アト・ラティアの本
「1つ、質問があります」
パレアナの口が、小声でそう呟く。
「なんだい、クシィ―。まさかキミから質問をして来るなんて、思っても見なかったよ」
サタナトスのみならず、虚城に集いし大魔王とその7人の部下たちも、同じ考えだった。
「アナタは、1万年の昔にアト・ラティアと共に死んだ、わたしの魂を呼び起こしました。サタナトス、アナタは選ばれた王なのです」
「キミを見つけたコトに関しては、単なる偶然ではあるケドね」
「偶然では、ありません」
「なんだって……おかしなコトういうね、キミは?」
自分の意見を否定されたサタナトスは、少し向きになって反論する。
「ボクは海皇ダグ・ア・ウォンを大魔王とするために、キミの眠る宮殿を利用させて貰ったに過ぎない。その時、偶然見つけたペンダントを、ニャ・ヤーゴの教会の娘に付けた。そして偶然にも、キミが目覚めたと言うワケさ」
「それら全てが、本当に偶然だと思っているのですか?」
3体の鎧姿の下僕に囲まれた少女は、あどけなさの残る顔で金髪の少年を見つめた。
「違うと、言うのかい。キミが目覚めたのは、偶然じゃなかった……と?」
「そうです。アナタはどうして、海溝の底の深海に眠る街や宮殿に、辿り着けたのです?」
「カル・タギアの図書館で、古代の書物を見つけてね。
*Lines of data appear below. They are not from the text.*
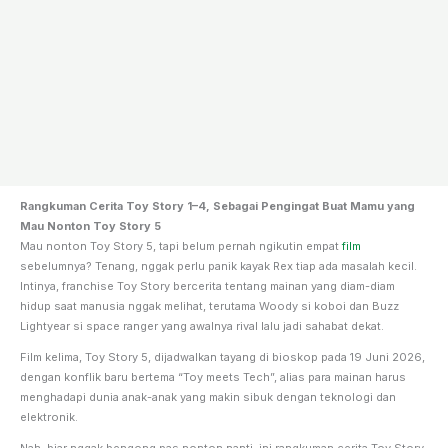
Rangkuman Cerita Toy Story 1–4, Sebagai Pengingat Buat Mamu yang
Mau Nonton Toy Story 5
Mau nonton Toy Story 5, tapi belum pernah ngikutin empat
film
sebelumnya? Tenang, nggak perlu panik kayak Rex tiap ada masalah kecil.
Intinya, franchise Toy Story bercerita tentang mainan yang diam-diam
hidup saat manusia nggak melihat, terutama Woody si koboi dan Buzz
Lightyear si space ranger yang awalnya rival lalu jadi sahabat dekat.
Film kelima, Toy Story 5, dijadwalkan tayang di bioskop pada 19 Juni 2026,
dengan konflik baru bertema “Toy meets Tech”, alias para mainan harus
menghadapi dunia anak-anak yang makin sibuk dengan teknologi dan
elektronik.
Nah, biar nggak bengong pas nonton nanti, ini rangkuman cerita Toy Story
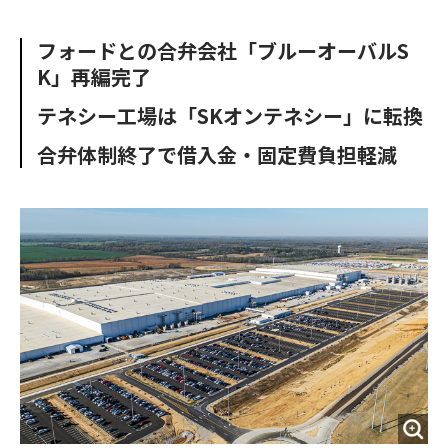
e
t
m
m
b
t
o
i
フォードとの合弁会社「ブルーオーバルS
o
e
u
n
K」再編完了
o
r
t
k
テネシー工場は「SKオンテネシー」に転換
合弁体制終了で借入金・固定費負担軽減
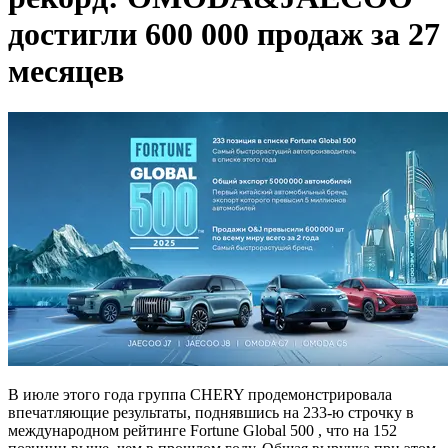
достигли 600 000 продаж за 27
месяцев
В июле этого года группа CHERY продемонстрировала
впечатляющие результаты, поднявшись на 233-ю строчку в
международном рейтинге Fortune Global 500 , что на 152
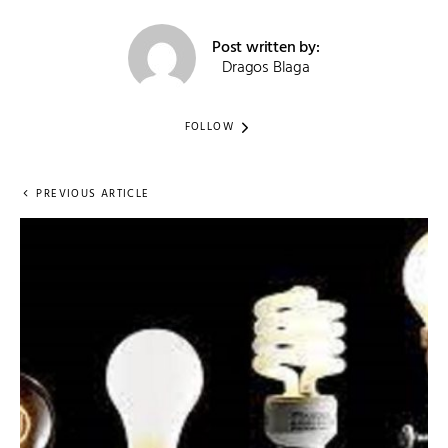
Post written by:
Dragos Blaga
FOLLOW
PREVIOUS ARTICLE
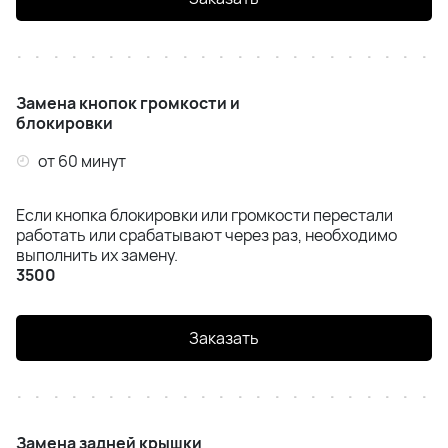
Замена кнопок громкости и
блокировки
от 60 минут
Если кнопка блокировки или громкости перестали
работать или срабатывают через раз, необходимо
выполнить их замену.
3500
Заказать
Замена задней крышки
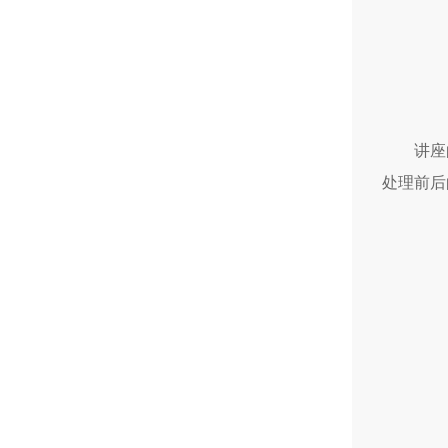
讲座
处理前后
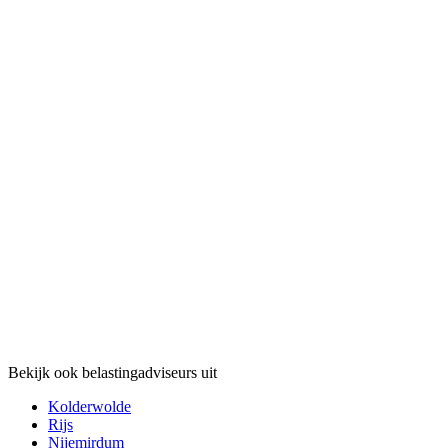
Bekijk ook belastingadviseurs uit
Kolderwolde
Rijs
Nijemirdum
そこにかつて栄えた、アト・ラティアのコトが記されていたのさ」
「サタナトス様はナゼ、異国の図書館で古代の書物などを、見つけようとしたのですか?」
今度は、紫の海龍アクト・ランディーグが伺いを立てる。
「そうだね。気まぐれと言ったら、納得するかい?」
「い、いえ、少々不自然に感じます。アト・ラティアなど、現在ではカル・タギアでも伝説上の存在と思われておりました。それをどうして……」
「調べる気になったのか……しかも、部外者であるこのボクが?」
少年は、苦笑いを浮かべた。
「ウ~ン、言われてみると不自然っすね?」
「確かにカル・タギアには、世界有数の蔵書を誇る図書館があるっしょ」
「だども、そんな中からなんで、アト・ラティアの本なんだべ?」
「まさか、キミたちにまで不信に思わるとはね。流石に、説明しなきゃダメか」
少年は、気怠そうに玉座に身を委ねた。
「ボクは妹と共に、孤児として人間の村の教会で育ったのさ。その教会には、古びた本棚があってね。シスターの趣味なのか、色々な分野の本が並べられていた。その中の1冊に、書かれていたんだ。かつて、超文明として栄華を誇った伝説の都アト・ラティアが、1夜にして海深く没した物語がね」
「そう言うコトでしたか……」
栗色の髪の少女が、玉座の少年の前に立った。
「これで、判っただろう。ボクがアト・ラティアに興味を持ったのは、単なる偶然に過ぎないと言う……」
「いいえ、やはり偶然などではありません」
「ハア、一体なにを根拠にキミは……」
「その本を、他の者たちは読めましたか?」
「な……なにを!?」
ハッとした顔をする、サタナトス。
「アト・ラティアの物語が書かれた本を、アナタかもしくはアナタの妹以外の人間も、読むコトが出来たのかと伺っているんです」
「よ、読めなかったさ。読めたのは、ボクとアズリーサだけ。博識ぶってたシスターにすら解読できない文字で、書かれていたからね」
それは幼かった兄妹が、迫害を受ける一因にもなった本だった。
「恐らく、その本に書かれていた言葉は、古代アト・ラティア語でしょう」
「ふざけるな、どうしてそんな古代文字が書かれた本が、貧相な村の教会なんかにある!」
「アナタは孤児と言うコトなので、知らないとは思いますが、血縁者に特別な能力を持った人間……アト・ラティア人がいたのでしょう」
「え?」
サタナトスは、パレアナが言った『特別な能力を持った人間』が、直ぐに頭に浮かんだ。
それは彼と妹を産み落とした、母に他ならなかった。
「あ、あの本は……母さんの形見……!?」
金髪の少年が呟いた瞬間、地面が大きく揺さぶられる。
辺り一面に、巨大な地震が発生していた。